To prep salsify, use a flat peeler, removing the "bark like" outer coating. You will be using the same technique as discussed in our video on How To Peel A Carrot, using rapid fluid movements running the peeler down the length of the salsify while rotating it a few degrees with each new pass.
From here, I like to cut the salsify into manageable chunks, but in all honesty, you can leave it whole if it better suites your purpose. Place the peeled salsify in cold water that is slightly acidulated with lemon juice to prevent oxidation.

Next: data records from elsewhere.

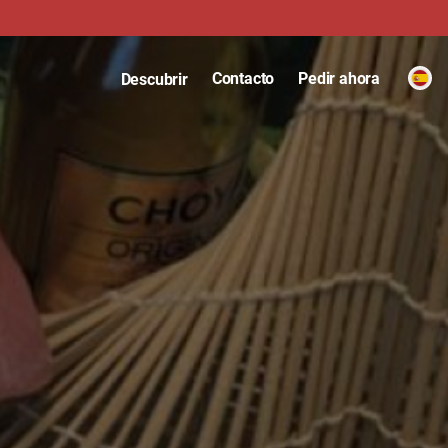
Contacto
Pedir ahora
Descubrir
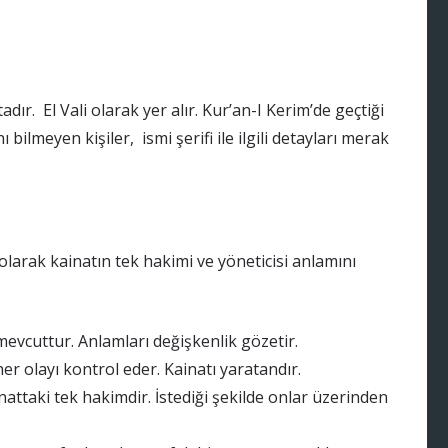
ır. El Vali olarak yer alır. Kur’an-I Kerim’de geçtiği
ilmeyen kişiler, ismi şerifi ile ilgili detayları merak
 olarak kainatın tek hakimi ve yöneticisi anlamını
 mevcuttur. Anlamları değişkenlik gözetir.
er olayı kontrol eder. Kainatı yaratandır.
inattaki tek hakimdir. İstediği şekilde onlar üzerinden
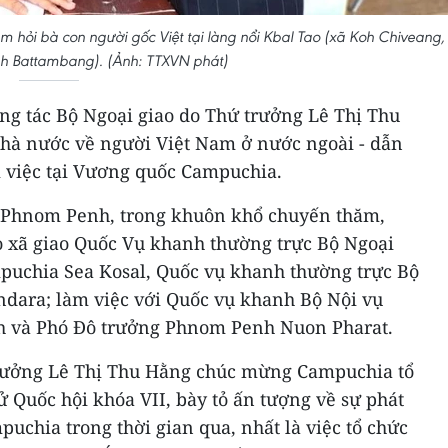
m hỏi bà con người gốc Việt tại làng nổi Kbal Tao (xã Koh Chiveang,
nh Battambang). (Ảnh: TTXVN phát)
ng tác Bộ Ngoại giao do Thứ trưởng Lê Thị Thu
hà nước về người Việt Nam ở nước ngoài - dẫn
 việc tại Vương quốc Campuchia.
 Phnom Penh, trong khuôn khổ chuyến thăm,
o xã giao Quốc Vụ khanh thường trực Bộ Ngoại
mpuchia Sea Kosal, Quốc vụ khanh thường trực Bộ
dara; làm việc với Quốc vụ khanh Bộ Nội vụ
h và Phó Đô trưởng Phnom Penh Nuon Pharat.
 trưởng Lê Thị Thu Hằng chúc mừng Campuchia tổ
 Quốc hội khóa VII, bày tỏ ấn tượng về sự phát
puchia trong thời gian qua, nhất là việc tổ chức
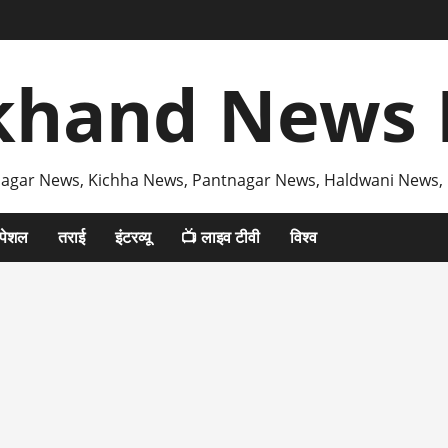
khand News 
agar News, Kichha News, Pantnagar News, Haldwani News,
्पेशल
तराई
इंटरव्यू
📺 लाइव टीवी
विश्व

Salt the water just as you would when blanching any other root vegetable, (the water should taste slightly less salty then sea water), and bring to a boil over high heat. Once the water boils, place the entire pot into a clean sink, run cold water into the pot for about 2-3 minutes, and then fill with an ice bath.
This salsify is now ready to be sautéd, roasted, grilled, etc., and goes great with just about any type of protein, especially beef and lamb.